Silah ve şiddetin devam etmesini isteyenlerin canını sıkan bu yeni karar karşısında, Kürt sorununun demokratik ve barışçıl çözümünü sabote etmek isteyenlerin boş durmayacağı açıktır. Bundan dolayıdır ki, PKK’nın bu açıklamalarına rağmen gözaltılar ve kimi antidemokratik uygulamalar devam etmekte, provokasyonlara varan gelişmeler yaşanmaktadır.

A. Öcalan ve PKK’nin bu yeni kararı, başta Güney Kürdistan Federe Yönetimi olmak üzere birçok ülke tarafından memnuniyetle karşılanmıştır. Kürt coğrafyasında, Güney Kürdistan, Rojava, Doğu Kürdistan ve Avrupa’daki birçok örgütlü yapı ve birey de bu gelişmelerden duyduğu memnuniyeti dile getirmiş, böylece Kürt coğrafyasında yeni bir sinerji yaratılmıştır.
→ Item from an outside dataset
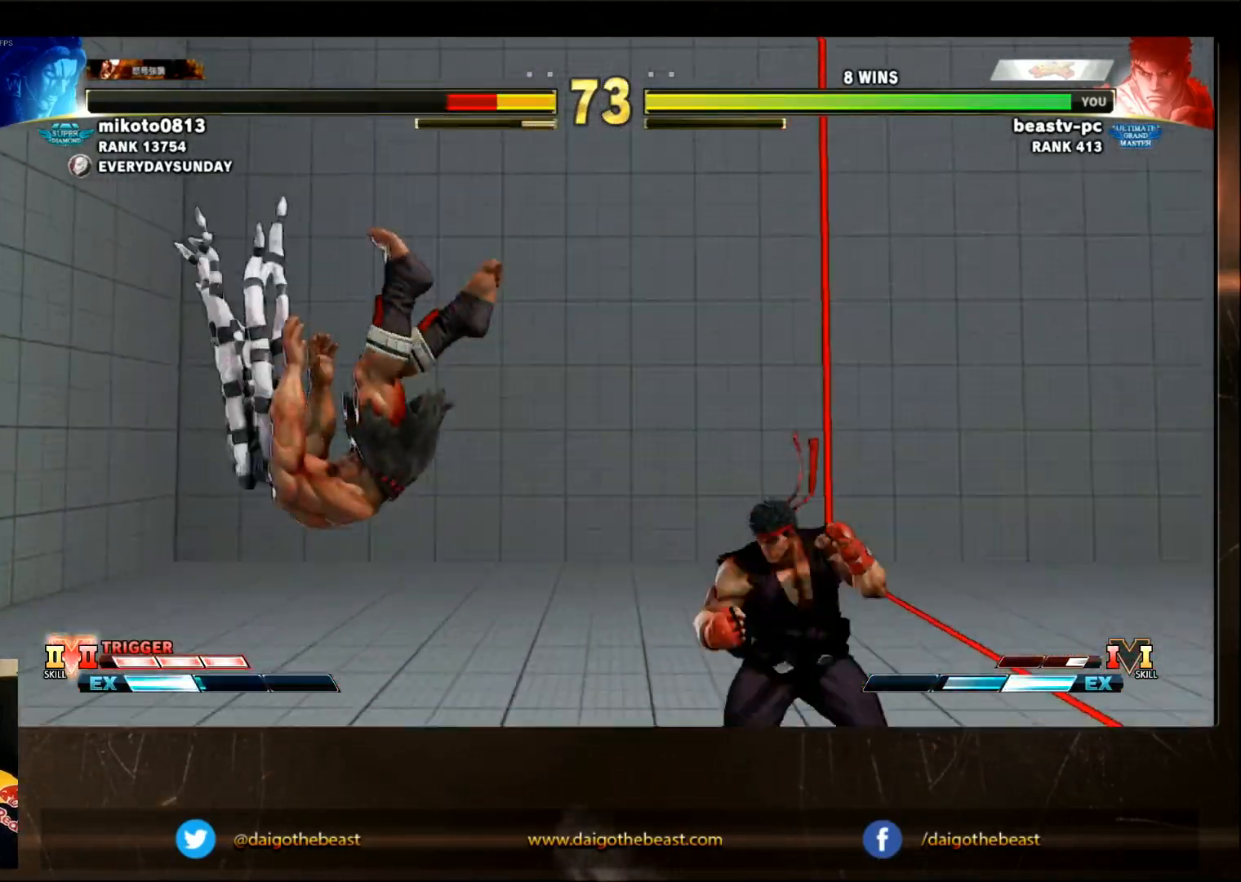
{"buttons": [], "left_stick": "down-right", "events": [[17, "left_stick", "left"], [417, "CIRCLE", "down"], [417, "left_stick", "down-right"], [467, "CIRCLE", "up"]]}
A. Öcalan ve Onun Partisi PKK Neyi Savunuyor?

Temel hedefi demokratik toplum, demokratik konfederasyon ve ekolojik toplum olan PKK, ne kapitalist moderniteye ne de oligarşik despotik yönetim anlayışına dayanmaktadır. PKK, ulus devleti veya otokratik yönetim modellerini uzun zamandır savunmamakta, A. Öcalan’ın teorik çerçevesine uygun hareket etmektedir. Dolayısıyla bütün örgütlenme modelleri de bu teoriye göre konumlandırılmıştır.

DEM heyetinin 27 Şubat’ta Abdullah Öcalan ile İmralı’da görüştükten sonra İstanbul’da açıkladığı metinde yeni olan tek şey, PKK’nın kendisini feshetme istemi veya talimatıdır. Geri kalan her şey, PKK tarafından yıllardır savunulan görüşlerden ibarettir.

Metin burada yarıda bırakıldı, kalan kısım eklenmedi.